В тот же год, летом, я как-то встретил в метро Кохановера. Он был пьян, выглядел распутно и приставал к ярко раскрашенной девице старшего школьного возраста. Он с жаром декламировал стихи, и флирт явно удавался, покуда он не заприметил меня. Тут он сразу забыл про девицу и устремился ко мне («Старик! Уж столько выпито с последней нашей встречи!..» Как быстро летит время — ныне это уже почти классика!). Он размахивал руками, орал на весь вагон, утверждал, что искусство требует жертв, а потому необходимо выпить. Я куда-то спешил (кажется, к Квачевскому), и мы расстались, договорившись созвониться позже, но так никогда и не созвонились.
И эта встреча навела меня на размышления. Нет, Кохановер не служил искусству; он в нем естественно существовал и, очевидно, был счастлив. Так, во всяком случае, казалось со стороны. И я отлично понимал его счастье; и успех Тони Мираньи понимал и продолжал ему завидовать; и только собственная стезя казалась мне убогой и недостойной. Мне даже приходила в голову мысль получить гуманитарное образование, однако всерьез я ее не анализировал.
Прошло еще полгода, и я окончательно созрел, чтобы оставить службу, так ничего и не придумав взамен. Отец, конечно будет недоволен, думал я, но надо, в конце концов, позаботиться и о себе; не могу же я всю жизнь заниматься делом, которое не уважаю. Преодолев рутину, я вздохну свободнее, обрету самоуважение и найду, чему себя посвятить. Так — или примерно так — я рассуждал и был, в общем-то, прав.
Придя к предварительному решению, я осторожно поведал Лисе, что собираюсь покинуть «Корабел» и вообще поставить крест на инженерной карьере ввиду отсутствия соответствующих наклонностей. Я добавил, что в настоящее время меня одолевают сомнения и искания, а потому я еще не решил, чему себя посвятить в дальнейшем. Любопытно, что все это была истинная правда, и я не могу припомнить другого случая, когда я был бы столь же искренен со своей женой. Против моего ожидания, Лиса отнеслась к моему сообщению довольно спокойно и даже с пониманием.
Теперь предстоял трудный разговор с отцом. Мне нельзя было уходить с «Корабела», не подготовив отца: его имя пользовалось широкой известностью в армангфорских промышленных кругах, и не считаться с этим я не мог. Я долго настраивался, прежде чем разговор наконец состоялся. Мой старик был предельно расстроен, хотя внешне — неестественно корректен и доброжелателен, и во мне шевельнулись теплые к нему чувства, поскольку я прекрасно понимал, каких мук ему стоили эти минуты.

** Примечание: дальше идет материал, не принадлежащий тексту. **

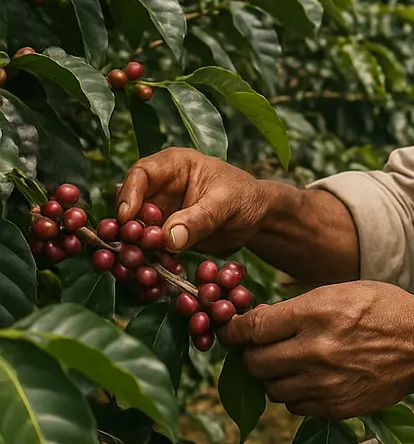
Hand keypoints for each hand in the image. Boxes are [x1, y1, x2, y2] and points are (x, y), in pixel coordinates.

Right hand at [117, 148, 271, 254]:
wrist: (257, 219)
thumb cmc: (245, 198)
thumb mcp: (227, 203)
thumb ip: (199, 218)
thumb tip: (168, 238)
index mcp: (174, 166)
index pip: (141, 173)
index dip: (129, 195)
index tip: (126, 218)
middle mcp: (159, 188)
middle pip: (129, 205)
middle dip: (128, 228)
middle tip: (132, 248)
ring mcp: (159, 213)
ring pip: (134, 231)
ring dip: (134, 250)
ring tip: (138, 267)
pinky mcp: (163, 236)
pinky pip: (147, 250)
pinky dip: (147, 263)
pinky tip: (151, 277)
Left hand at [221, 281, 413, 418]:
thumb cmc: (385, 310)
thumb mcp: (343, 291)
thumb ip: (299, 306)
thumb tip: (257, 320)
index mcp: (317, 312)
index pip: (253, 327)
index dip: (234, 330)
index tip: (231, 331)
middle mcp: (315, 349)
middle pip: (255, 362)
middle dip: (251, 355)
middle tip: (260, 349)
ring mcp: (325, 382)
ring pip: (271, 388)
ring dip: (273, 377)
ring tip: (290, 363)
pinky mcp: (335, 407)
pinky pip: (294, 407)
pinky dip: (296, 394)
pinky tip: (311, 379)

Примерно в то же время мне довелось впервые посетить одно на редкость уютное питейное заведение на Зеленой аллее и увидеть за стойкой прехорошенькую, как мне тогда показалось, и очень улыбчивую девушку по имени Кора Франк. Потом мне захотелось придти туда вновь и вновь получить из ее пальчиков рюмку холодной и чистой, как вода из горного ключа, водки, а к ней впридачу — изящную аппетитную закуску и неизменную улыбку. Скоро меня уже тянуло в эту рюмочную и утром, и вечером, а потому моя «эвакуация» с «Корабела», на которую я так долго настраивался, в конце концов совершилась чуть ли не в «пожарном» порядке.
С уходом с «Корабела» — после двух лет «беспорочной службы» — я привык связывать окончание своей юности. Мне было двадцать шесть лет, и я впервые совершил неодобряемый родителями ответственный поступок. Не правильнее ли назвать это окончанием детства?.. Карьера Тони Мираньи была уже в самом разгаре.
Я упомянул об окончании юности; символично в этой связи, что именно тогда я снова, и в последний, пока, раз, посетил Дарси. Я побывал «У Аталика». Пиво мне показалось обыкновенным, а сардельки с кислой капустой в тот день в меню почему-то отсутствовали. Но особенно грустно и непривычно было видеть пустующим столик, за которым прежде неизменно сидел Гамбринус. Оказалось, что старик умер прямо «У Аталика» за несколько месяцев до моего приезда.